§ Reading text:
** BEGIN **

8/3/07 Day 5 Part 2: Cork to Killarney

(It's been a while since my last post about Ireland. After catching copious amounts of shit from people who want me to finish what I started (i.e.: Dad and Seth), the new post is finally here. Hopefully I still have readers.)
From Blarney Castle, we drove northwest and stopped for lunch in the first major town we came to, Macroom. Macroom was kind of a cool place, and the lunch portions of roast turkey and lamb were obscene.



This building was in the town square. I’m not really sure what purpose it serves, but it sure looks cool. After lunch we decided to look around a bit. I discovered a small antique shop with its door open and ventured inside, where it looked like someone had ransacked the place. There was all manner of bric-a-brac and junk scattered around the room, mostly on the floor, and no proprietor in sight. I called out a few times and finally a man came out from the back.

“Are you open?” I asked.

“In a manner of speaking, I suppose,” he said. “This used to be my mother’s shop. She’s dead a year now, and we’re just going through, deciding what to keep and what to sell. Is there something you’re interested in?”

I told him I was looking for old straight razors. After a brief look around, he presented me with two. One had a chipped blade, so for all intents and purposes it was useless to me. The other had chipped scales but the blade was in good shape.

** END **

§ Data lines:

** BEGIN **

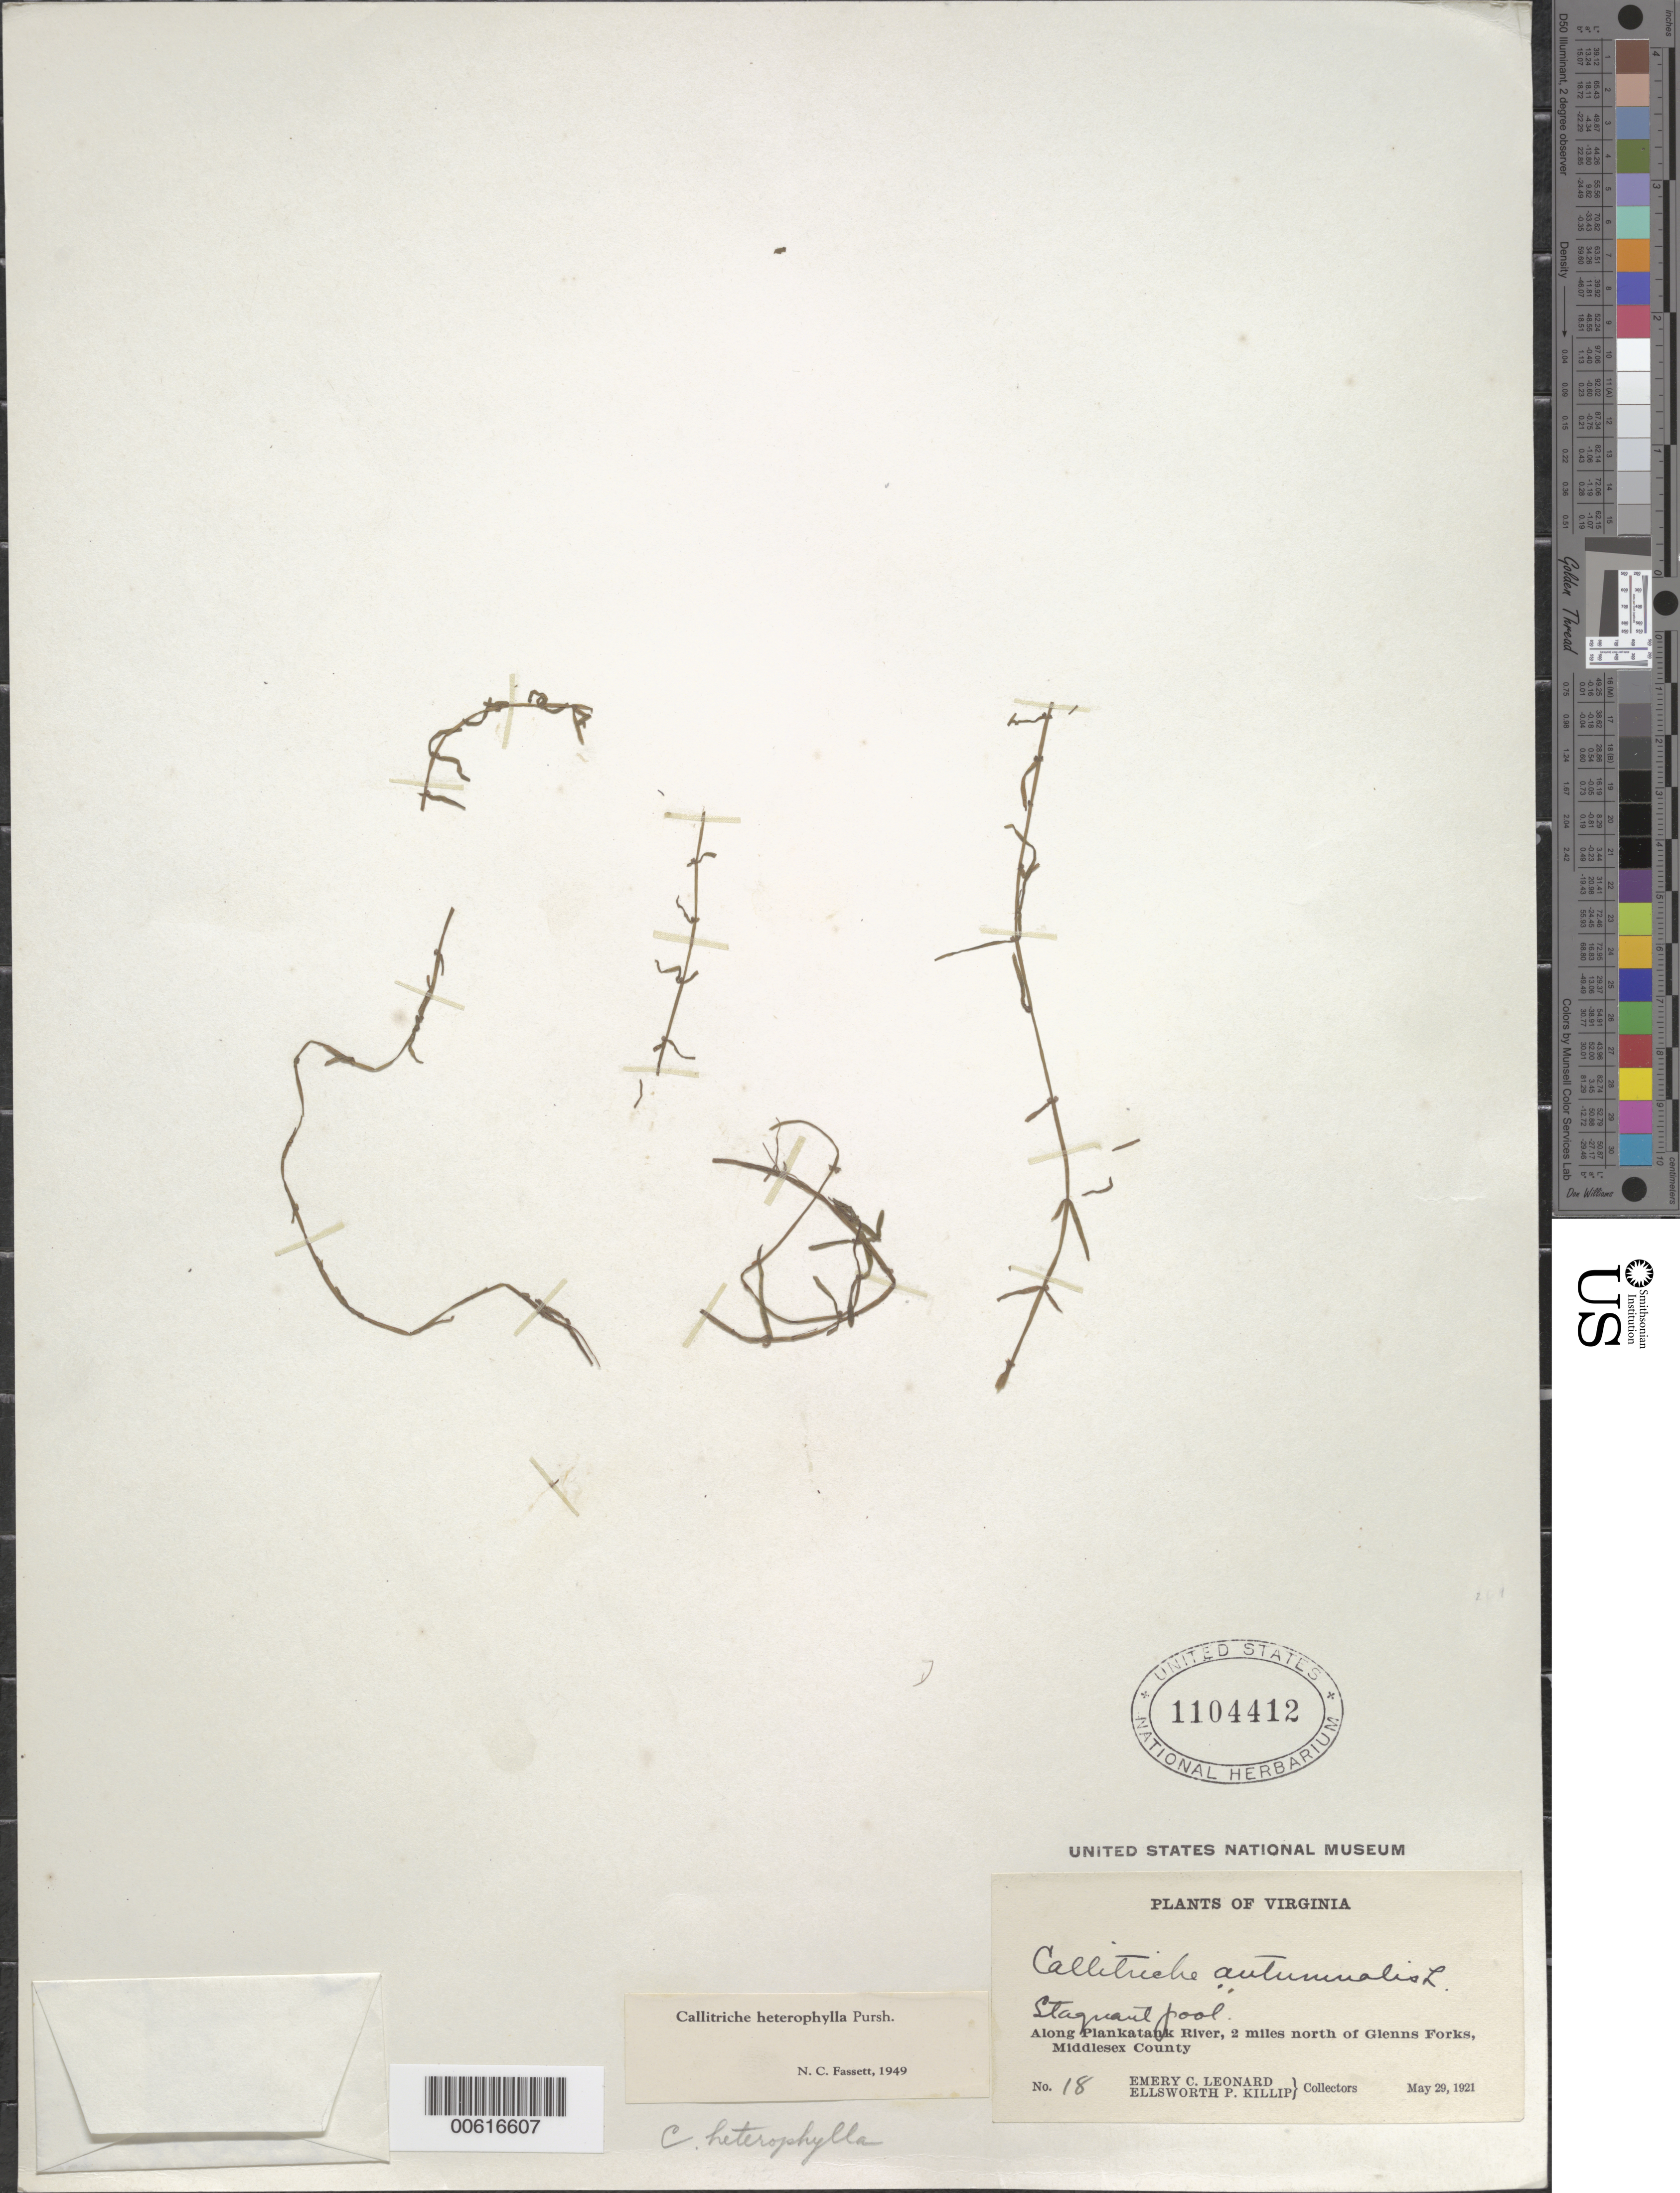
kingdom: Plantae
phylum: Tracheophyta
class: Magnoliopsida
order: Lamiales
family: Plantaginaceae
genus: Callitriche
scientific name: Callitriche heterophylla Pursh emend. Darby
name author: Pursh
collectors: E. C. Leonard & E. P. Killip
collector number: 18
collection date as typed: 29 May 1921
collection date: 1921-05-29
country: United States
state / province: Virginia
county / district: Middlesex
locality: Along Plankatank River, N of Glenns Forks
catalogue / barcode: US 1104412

** END **
** BEGIN **

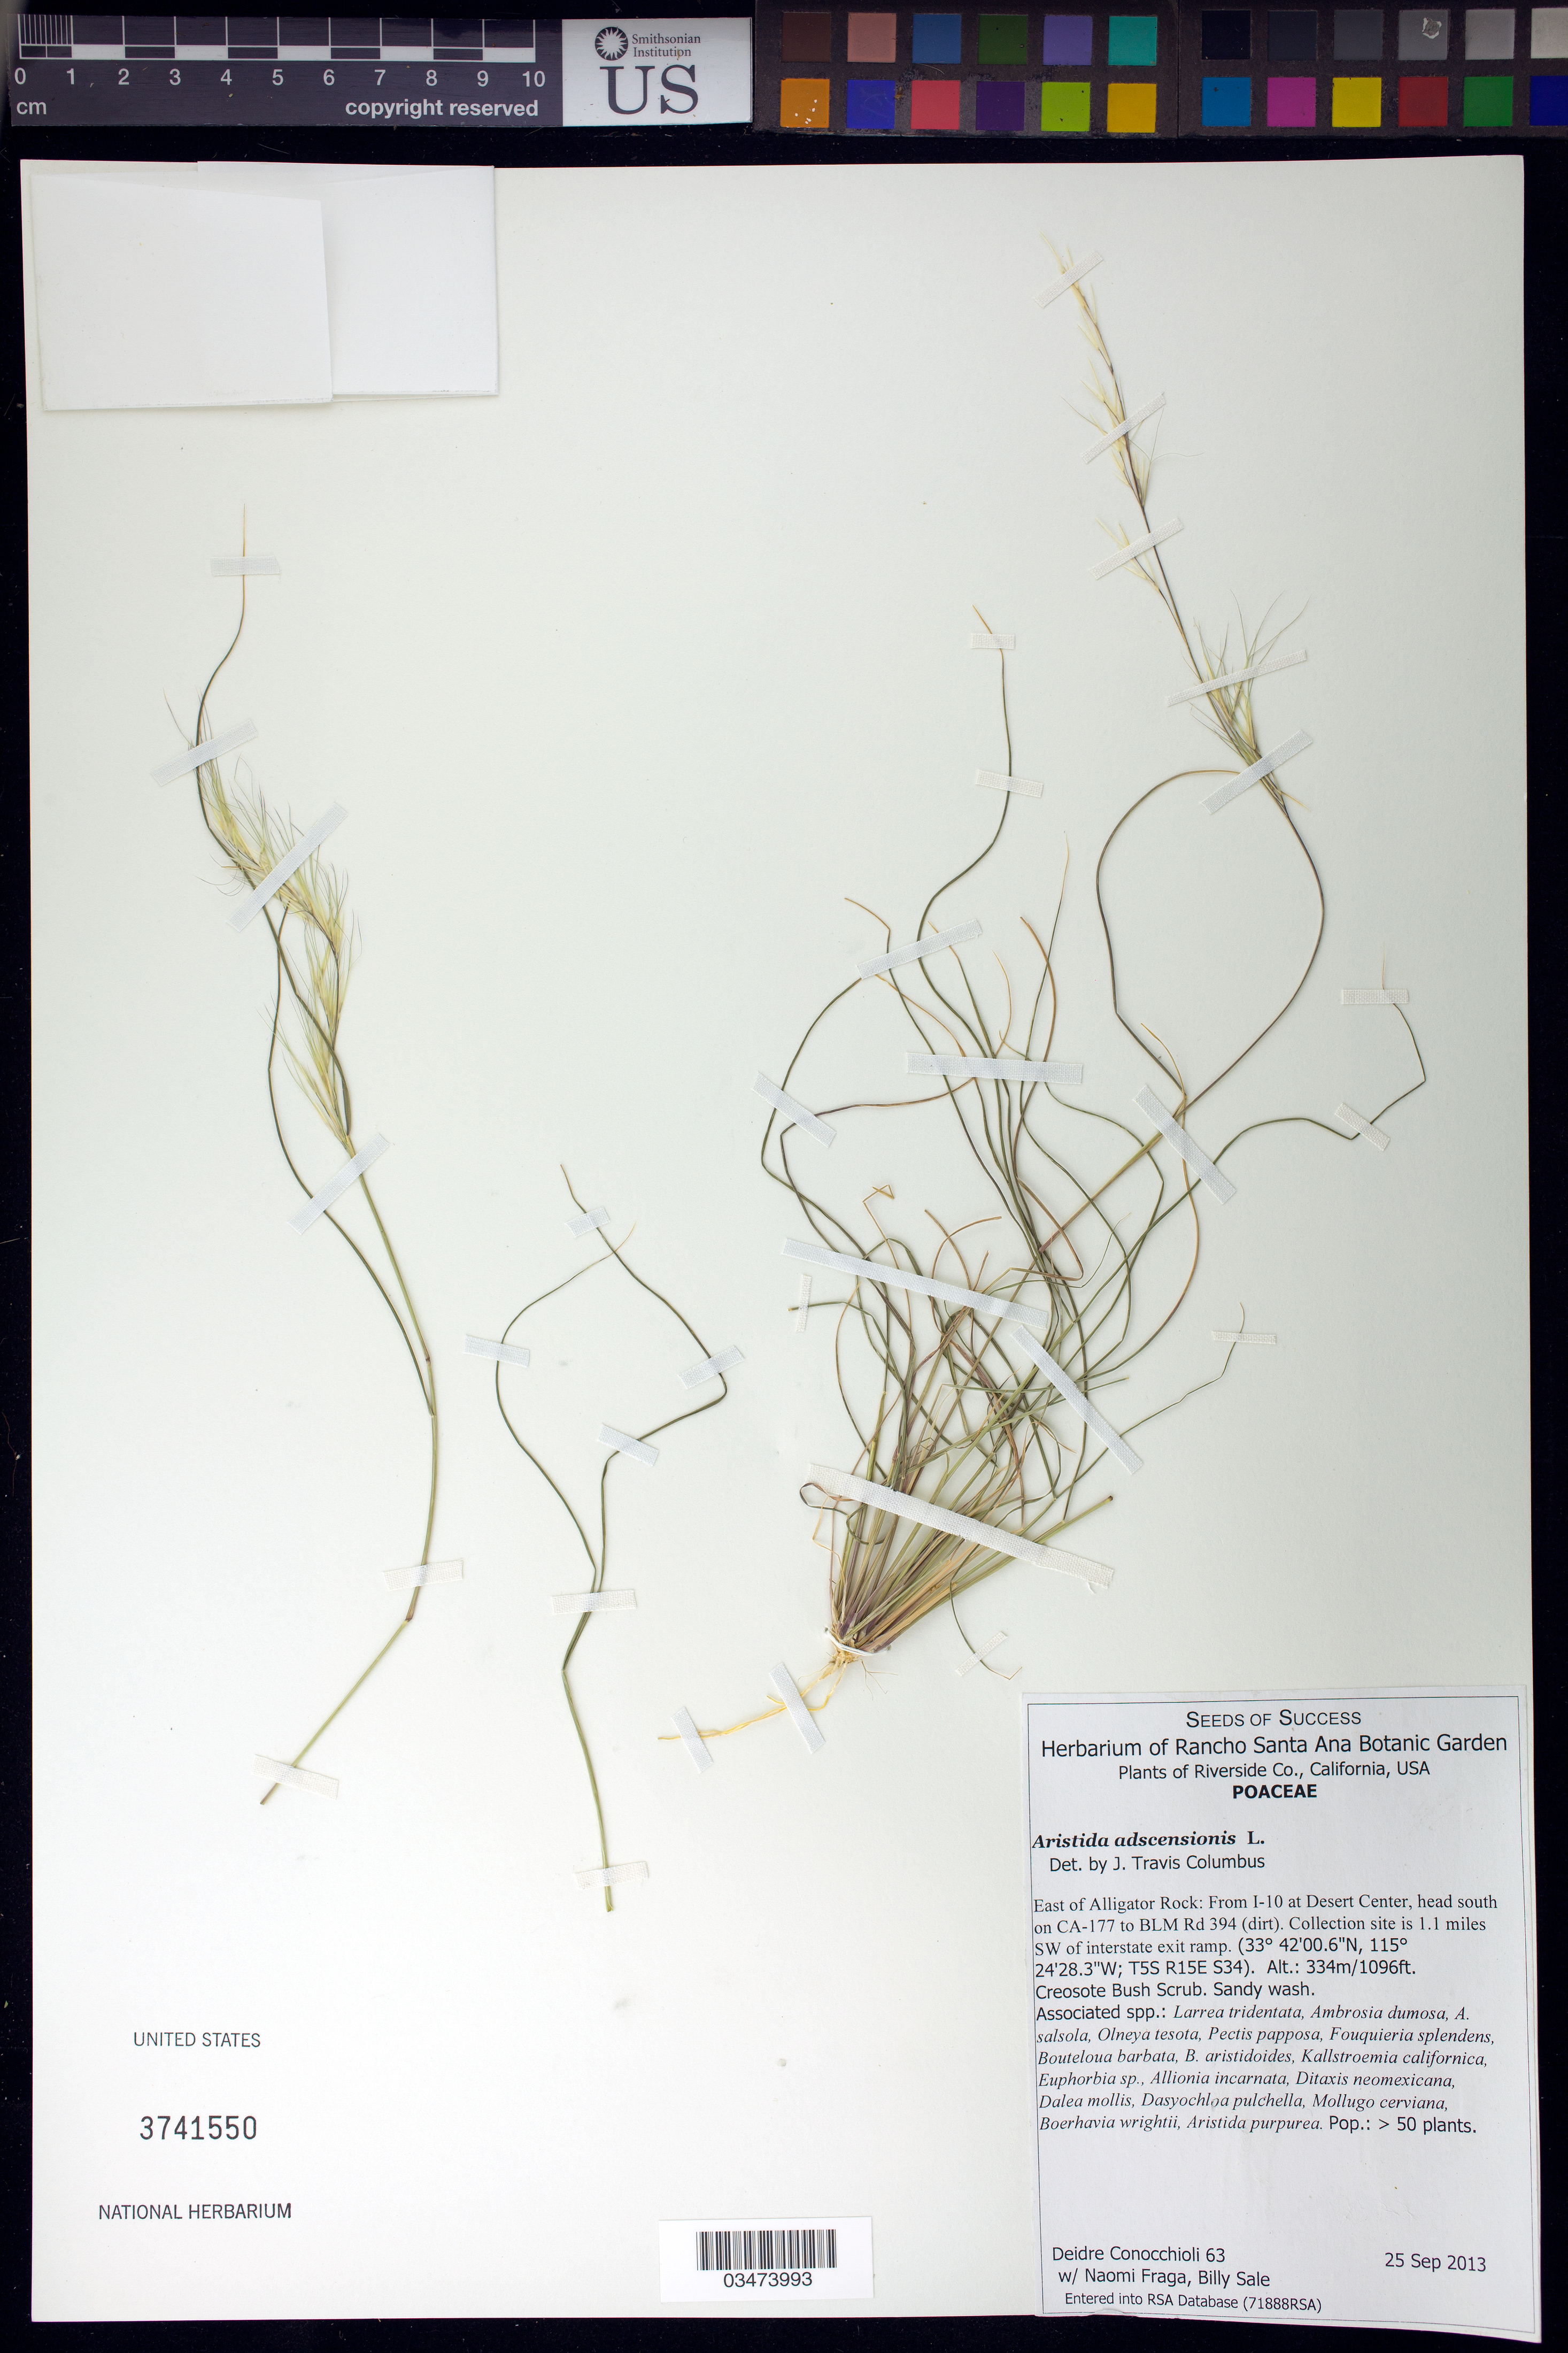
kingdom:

** END **

§ Task instructions:
[1] List every place name that appears in the travel blog post.
[2] From the travel blog post, quote the passage that starts at the words "I told him I" and ends after the words "in good shape.".
The items have nothing to do with the travel blog post.

§ Solved problems:
[1] Ireland, Cork, Killarney, Blarney Castle, Macroom

[2]
I told him I was looking for old straight razors. After a brief look around, he presented me with two. One had a chipped blade, so for all intents and purposes it was useless to me. The other had chipped scales but the blade was in good shape.